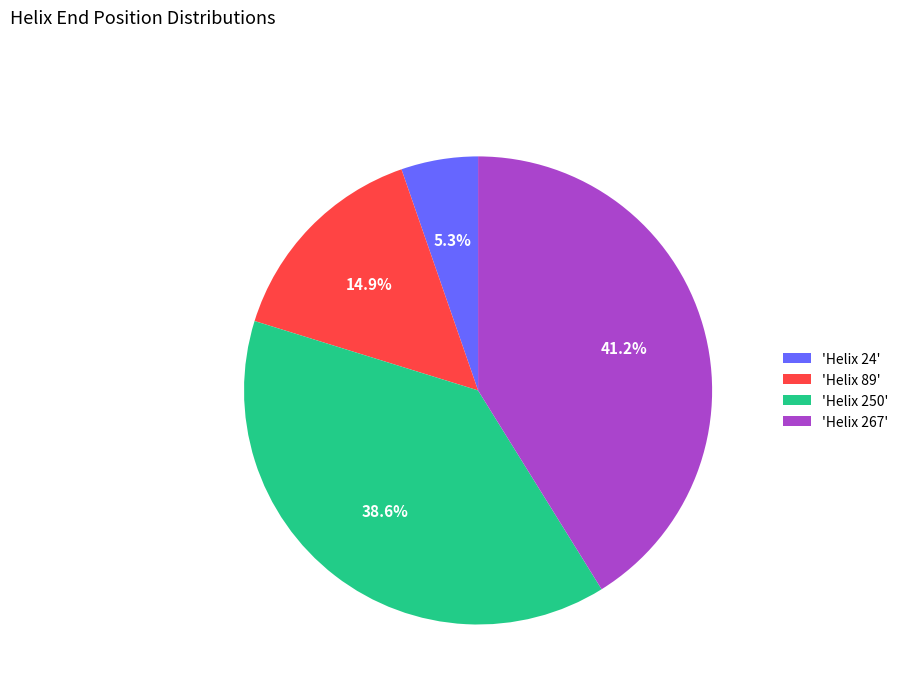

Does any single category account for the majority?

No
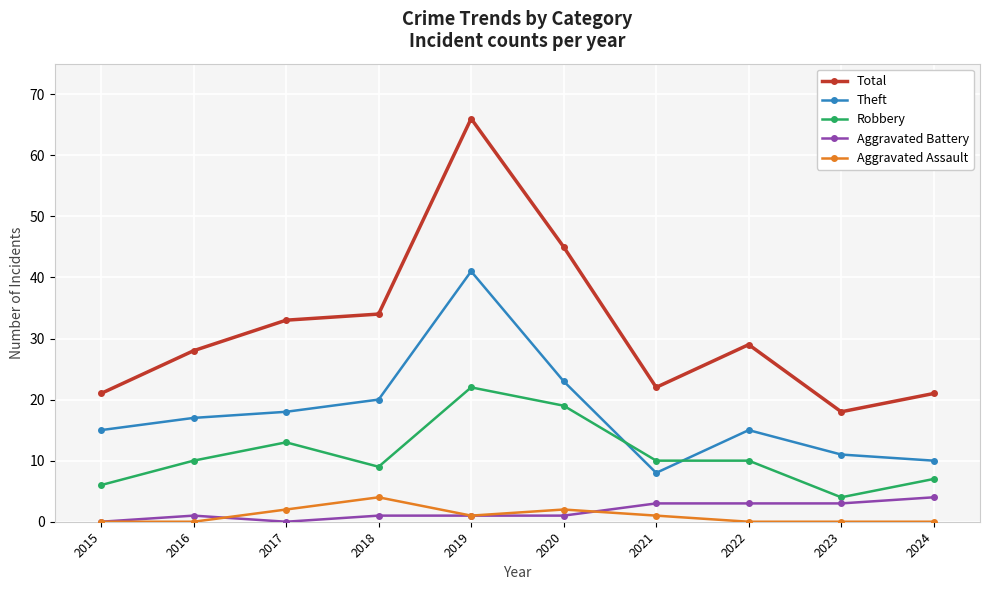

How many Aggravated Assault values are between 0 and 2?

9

--

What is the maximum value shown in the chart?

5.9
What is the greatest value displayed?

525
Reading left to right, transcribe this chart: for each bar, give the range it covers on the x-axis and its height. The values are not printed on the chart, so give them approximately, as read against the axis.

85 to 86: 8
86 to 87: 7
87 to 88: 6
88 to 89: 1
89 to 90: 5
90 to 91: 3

* * *

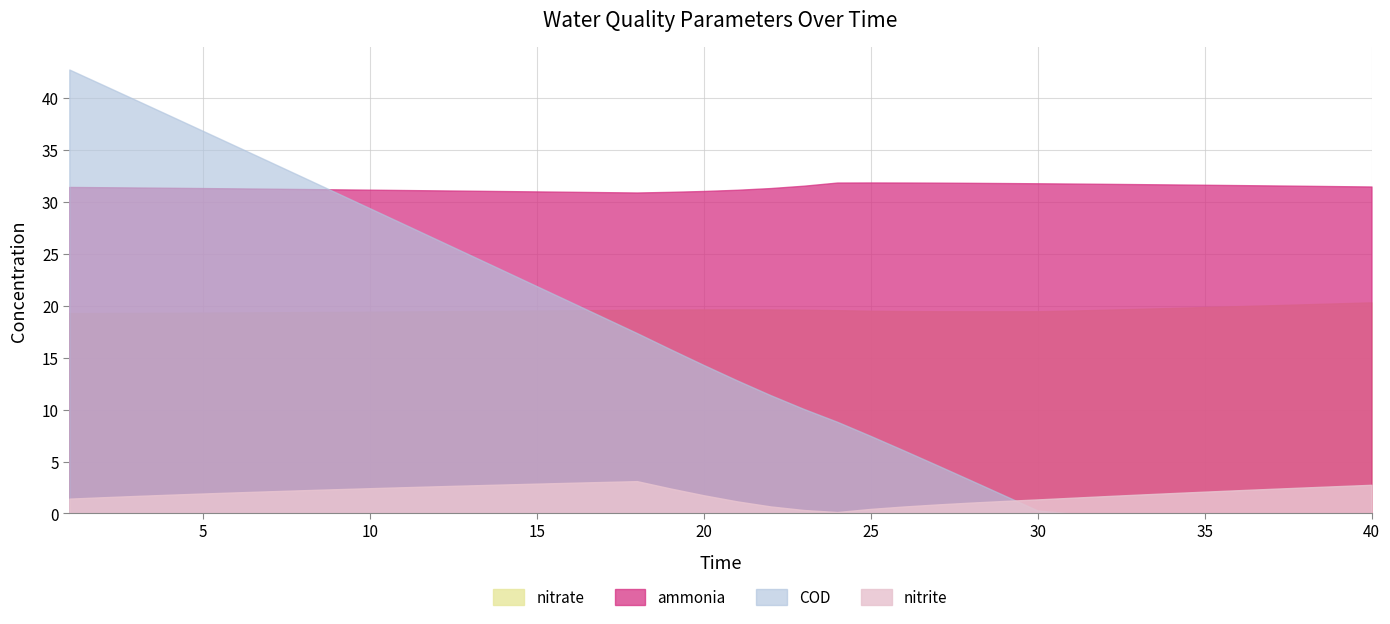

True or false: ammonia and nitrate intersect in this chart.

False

__What to produce__
Rewrite the data lines starting at the one that contains "85 to 86: 8" and ending at the one that contains "90 to 91: 3", with "through" in place of "to" and everything else unchanged.

__Completed exercise__
85 through 86: 8
86 through 87: 7
87 through 88: 6
88 through 89: 1
89 through 90: 5
90 through 91: 3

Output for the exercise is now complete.